Separan con éxito a dos gemelas unidas por el pecho

Las hermanas estaban unidas y compartían el hígado pero tenían extremidades, corazón y aparato digestivo propio

Sarabeth y Amelia Irwin nacieron conectadas -desde el pecho hasta el ombligo- y compartían un hígado, pero cada una tenía sus propios brazos, piernas, corazón y tracto digestivo. Eso facilitó la cirugía que ha permitido separarlas tras 11 horas de intervención en el quirófano y una veintena de profesionales implicados.

Phil y Alyson Irwin, de Petersburg, Michigan estaban ilusionados con el nacimiento de sus hijas y esperaban que en la resonancia de la semana 20 les revelaran el sexo. Sin embargo, lo que iba a ser una alegría se convirtió en un motivo de preocupación. La ecografía mostró que las hermanas estaban unidas y el obstetra les dijo que tenían que tomar una “decisión desafortunada”.

La pareja se negó a aborta y se pusieron en manos del Centro de Diagnóstico y Tratamiento Fetal de Michigan Medicine, donde la doctora Marjorie Treadwell, directora del centro, se reunió con ellos para decirles que debían estar preparados para el peor de los desenlaces.

A las 34 semanas, Alyson se sometió a una cesárea y pudo compartir un instante con sus dos hijas antes de que fueran trasladadas a la UCI de Neonatos, en la que estuvieron 85 días. Cuando se recuperaron, los médicos las comenzaron a preparar para la cirugía con terapia física y ocupacional.

Mientras tanto, más de dos docenas de médicos, enfermeras y especialistas ensayaron la operación, la primera de este tipo que se realiza en el estado. El equipo utilizó modelos impresos en 3D para ayudar a planificar la separación de su abdomen y su hígado compartido.

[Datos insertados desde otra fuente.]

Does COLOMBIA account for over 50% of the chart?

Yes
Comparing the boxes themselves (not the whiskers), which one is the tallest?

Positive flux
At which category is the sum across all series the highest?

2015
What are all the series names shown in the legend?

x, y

“Para todos en la sala, fue un momento muy emotivo y extraordinario cuando se hizo la última incisión para separar a estas niñas”, dijo George Mychaliska, especialista en cirugía pediátrica y fetal en el Hospital Infantil CS Mott, centro en el que fueron operadas. “Este fue un esfuerzo de equipo monumental que involucró a prácticamente todos los departamentos clínicos aquí y a un grupo que estaba increíblemente comprometido a colaborar de la manera más innovadora”, añadió.

Los equipos codificaron por colores sus gorros quirúrgicos para ayudar a determinar quién estaba trabajando en cada una de las gemela. “Todos reconocimos que de alguna manera, psicológicamente, esto podría ser traumático para estos pequeños pacientes porque toda su experiencia vital había sido junto a su gemela”, indicó Mychaliska. “Nuestra unidad de cuidados intensivos pediátricos preparó una habitación que podía apoyar a ambos para que se vieran cuando despertaran”.

“Sarabeth y Amelia son personas diferentes con sus propias actitudes y personalidades”, agregó la madre de las niñas. "Merecen vivir sus propias vidas. Siempre tendrán un vínculo fuerte, pero sabíamos que teníamos que darles la oportunidad de estar separados porque son personas separadas. Estamos agradecidos con los médicos que les dieron esa oportunidad ".

“La mejor sensación será poder sostenerlas, abrazarlas y acurrucarlas” por separado, concluyó.